Data records section start

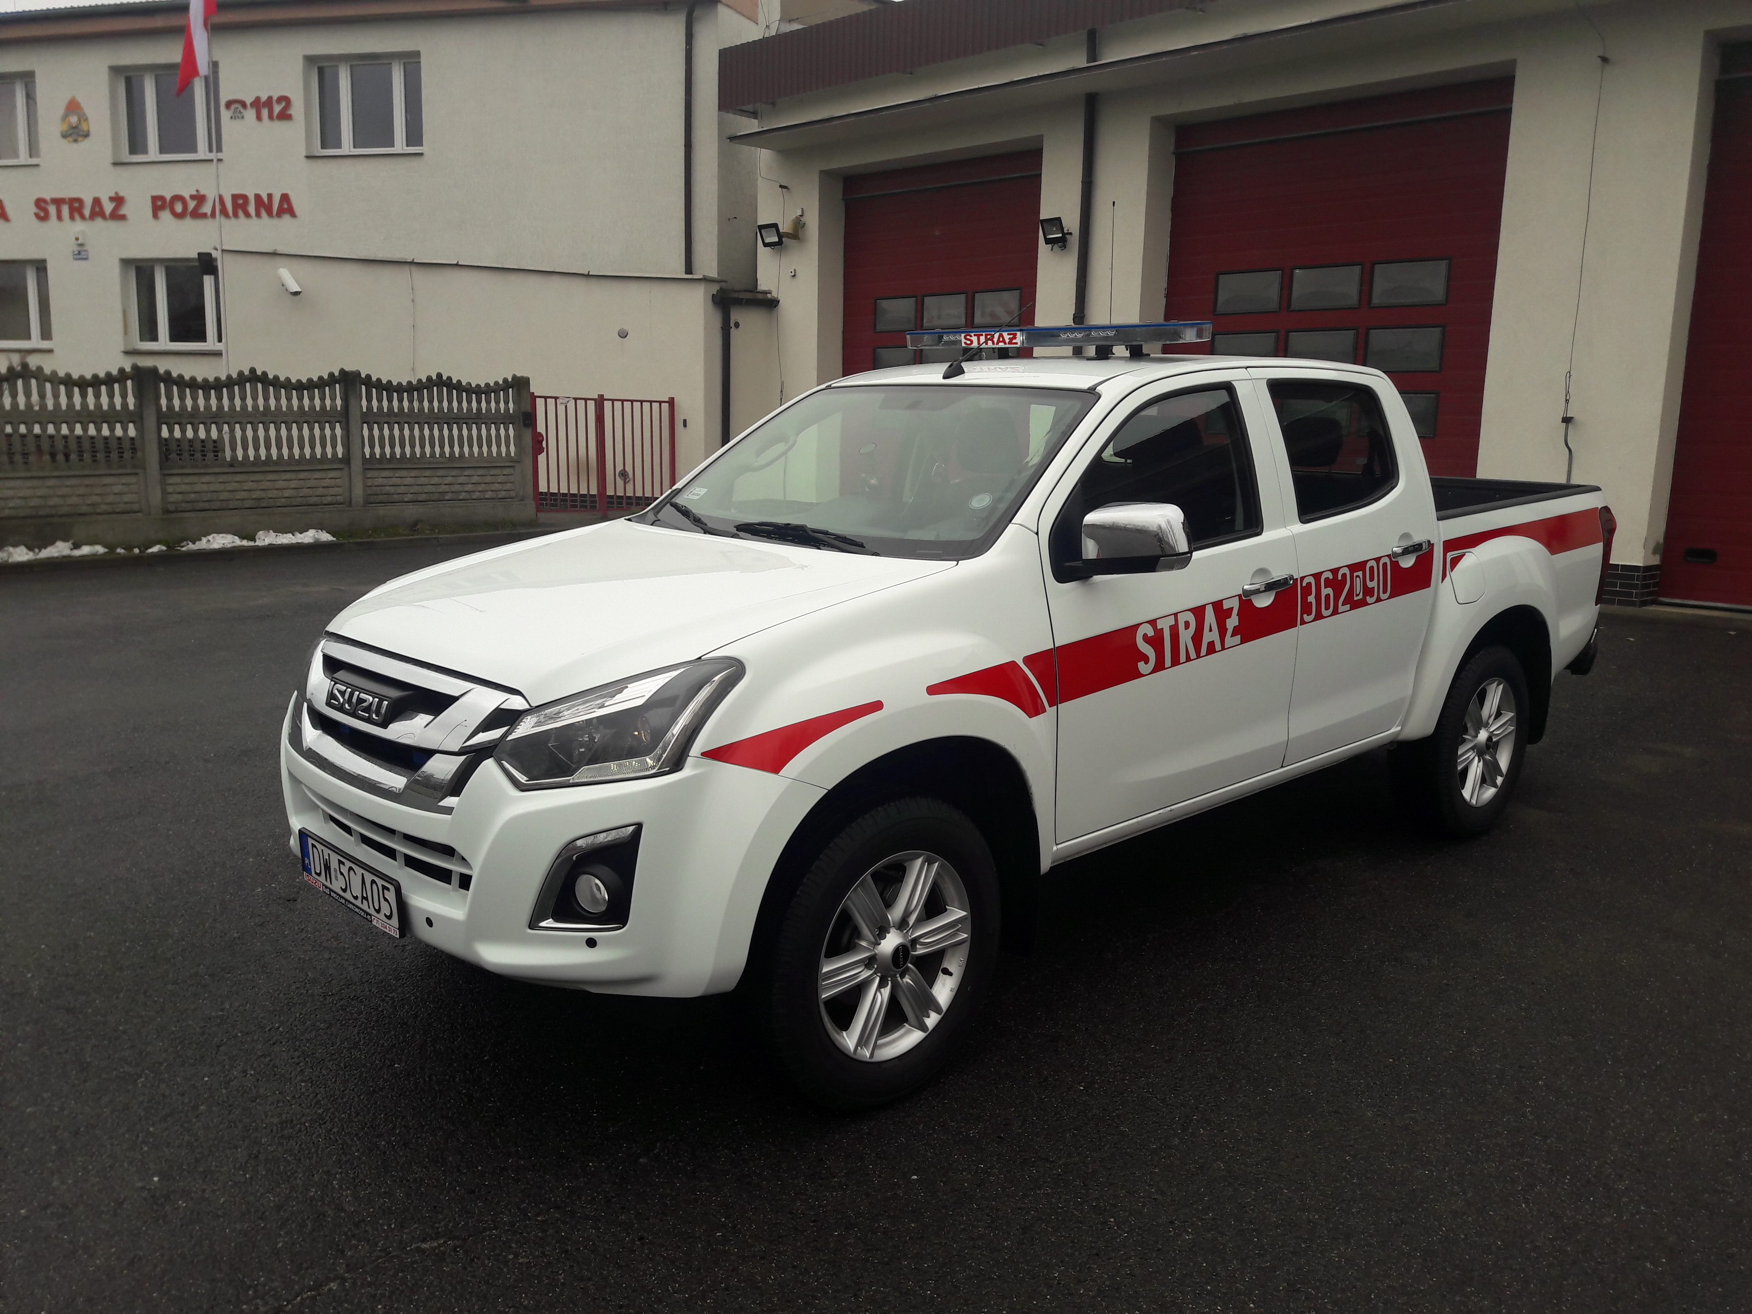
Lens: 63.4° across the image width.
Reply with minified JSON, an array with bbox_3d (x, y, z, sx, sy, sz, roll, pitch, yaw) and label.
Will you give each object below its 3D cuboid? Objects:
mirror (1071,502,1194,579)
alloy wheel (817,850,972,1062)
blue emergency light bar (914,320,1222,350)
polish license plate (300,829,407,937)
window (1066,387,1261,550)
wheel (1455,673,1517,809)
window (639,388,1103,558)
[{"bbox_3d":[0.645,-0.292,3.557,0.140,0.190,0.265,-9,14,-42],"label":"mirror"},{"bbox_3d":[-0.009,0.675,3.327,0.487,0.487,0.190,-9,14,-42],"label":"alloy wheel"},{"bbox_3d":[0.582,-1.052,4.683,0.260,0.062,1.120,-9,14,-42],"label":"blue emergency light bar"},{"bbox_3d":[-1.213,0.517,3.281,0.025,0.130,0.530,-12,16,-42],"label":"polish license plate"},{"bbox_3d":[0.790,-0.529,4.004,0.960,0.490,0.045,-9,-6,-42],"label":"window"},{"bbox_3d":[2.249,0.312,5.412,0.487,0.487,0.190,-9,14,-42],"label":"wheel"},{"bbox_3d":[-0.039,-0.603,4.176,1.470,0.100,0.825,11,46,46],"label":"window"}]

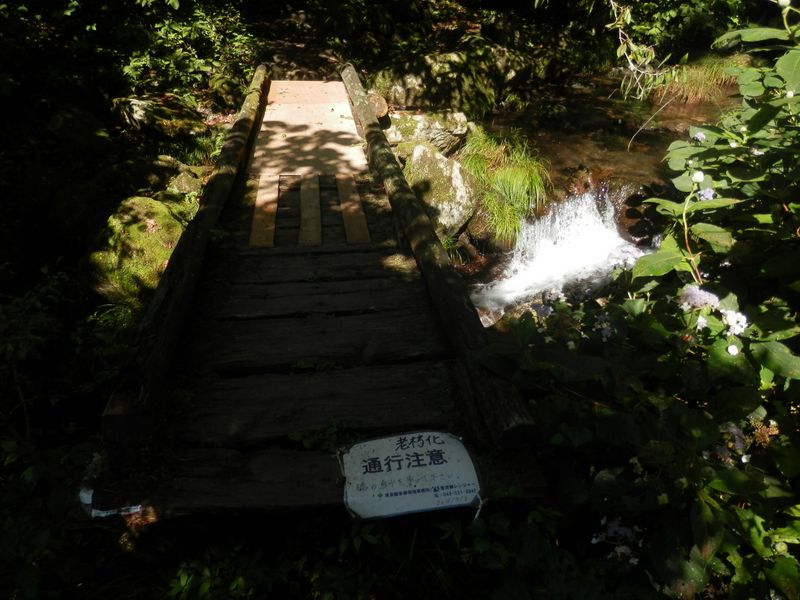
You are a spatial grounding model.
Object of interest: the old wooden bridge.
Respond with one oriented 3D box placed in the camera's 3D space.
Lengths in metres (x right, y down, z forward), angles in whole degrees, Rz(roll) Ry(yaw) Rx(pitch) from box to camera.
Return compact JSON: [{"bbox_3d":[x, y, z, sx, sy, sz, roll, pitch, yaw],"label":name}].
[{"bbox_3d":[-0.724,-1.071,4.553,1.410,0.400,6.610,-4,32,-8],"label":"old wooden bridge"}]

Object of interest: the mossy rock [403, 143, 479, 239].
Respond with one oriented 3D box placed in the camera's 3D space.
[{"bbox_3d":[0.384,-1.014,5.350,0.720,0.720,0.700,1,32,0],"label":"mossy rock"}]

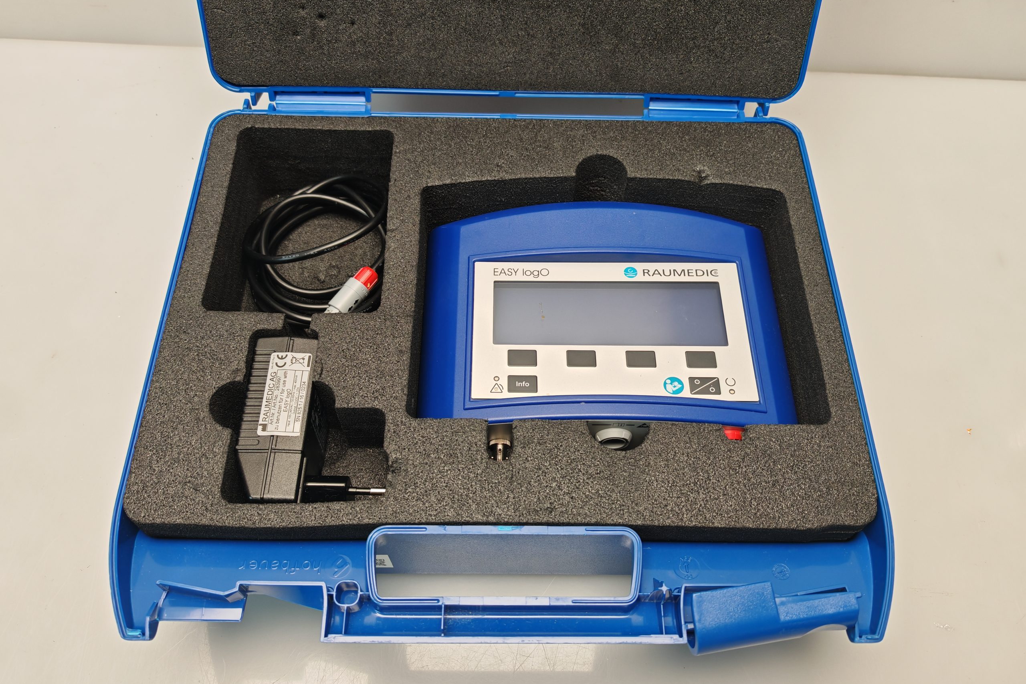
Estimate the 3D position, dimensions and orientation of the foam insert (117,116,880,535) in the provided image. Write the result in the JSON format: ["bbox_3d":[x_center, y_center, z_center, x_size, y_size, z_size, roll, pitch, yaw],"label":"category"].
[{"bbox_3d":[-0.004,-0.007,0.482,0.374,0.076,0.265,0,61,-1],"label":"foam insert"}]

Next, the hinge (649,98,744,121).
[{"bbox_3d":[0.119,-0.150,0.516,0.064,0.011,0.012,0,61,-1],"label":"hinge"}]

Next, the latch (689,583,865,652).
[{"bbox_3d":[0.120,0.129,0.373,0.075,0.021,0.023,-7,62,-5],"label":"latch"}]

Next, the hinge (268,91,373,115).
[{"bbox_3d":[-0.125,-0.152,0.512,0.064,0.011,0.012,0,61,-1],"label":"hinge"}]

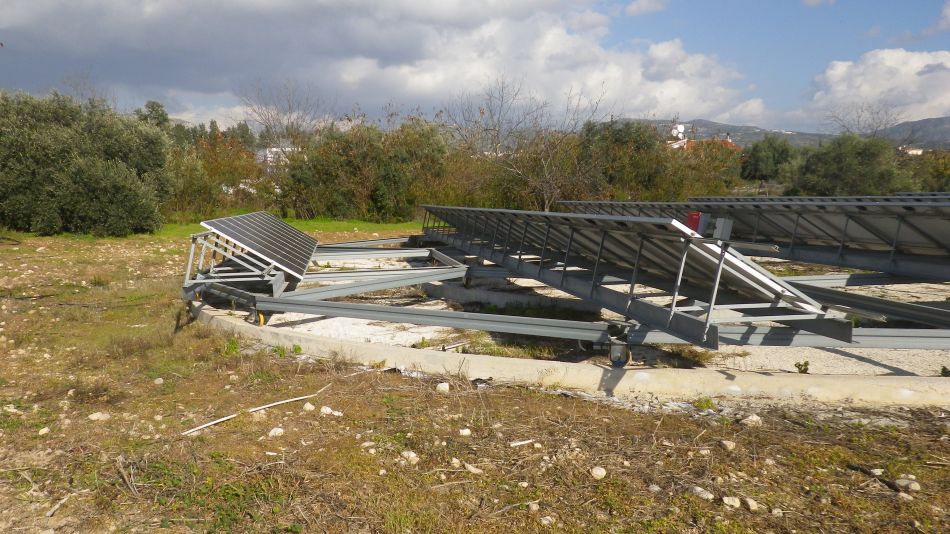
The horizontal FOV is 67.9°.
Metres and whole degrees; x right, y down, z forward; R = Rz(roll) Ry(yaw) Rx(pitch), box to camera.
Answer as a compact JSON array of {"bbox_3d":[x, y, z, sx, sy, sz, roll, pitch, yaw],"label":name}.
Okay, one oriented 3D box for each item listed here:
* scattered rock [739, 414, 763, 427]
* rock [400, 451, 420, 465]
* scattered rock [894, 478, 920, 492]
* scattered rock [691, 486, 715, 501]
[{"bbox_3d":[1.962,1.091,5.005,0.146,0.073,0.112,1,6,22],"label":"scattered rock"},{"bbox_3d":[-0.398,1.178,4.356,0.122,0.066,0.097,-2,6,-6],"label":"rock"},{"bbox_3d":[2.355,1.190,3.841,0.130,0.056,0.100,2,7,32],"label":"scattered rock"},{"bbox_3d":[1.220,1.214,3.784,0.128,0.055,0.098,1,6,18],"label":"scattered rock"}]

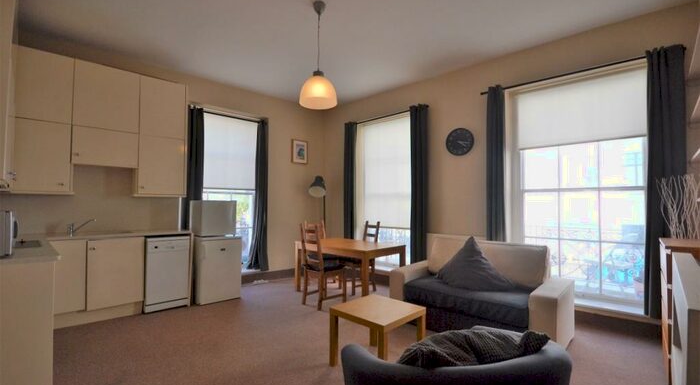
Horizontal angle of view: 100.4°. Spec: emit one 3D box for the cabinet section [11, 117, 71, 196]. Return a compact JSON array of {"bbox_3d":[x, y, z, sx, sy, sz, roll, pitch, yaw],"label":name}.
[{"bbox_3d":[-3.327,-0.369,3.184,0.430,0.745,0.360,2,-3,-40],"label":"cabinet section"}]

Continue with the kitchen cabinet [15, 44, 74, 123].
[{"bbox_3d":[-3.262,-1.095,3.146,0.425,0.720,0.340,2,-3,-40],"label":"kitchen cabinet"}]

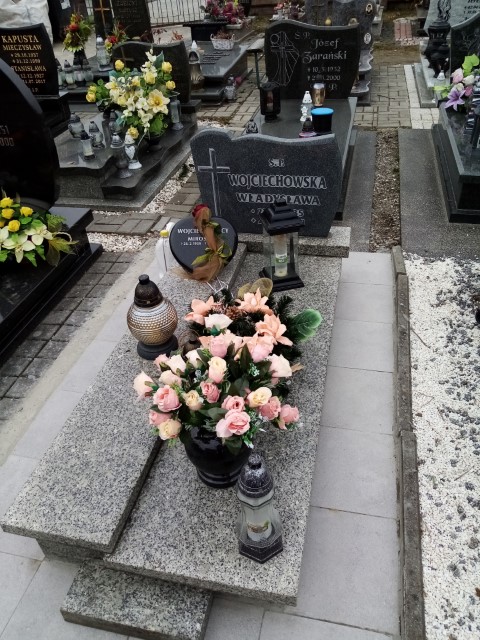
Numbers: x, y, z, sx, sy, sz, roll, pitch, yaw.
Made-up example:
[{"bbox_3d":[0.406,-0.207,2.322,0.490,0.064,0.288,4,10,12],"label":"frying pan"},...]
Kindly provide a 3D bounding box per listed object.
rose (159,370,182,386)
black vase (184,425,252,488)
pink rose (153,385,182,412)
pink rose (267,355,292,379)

Data records section end

After reading the records above, work out how many lines contain "interest" and give that number only.

2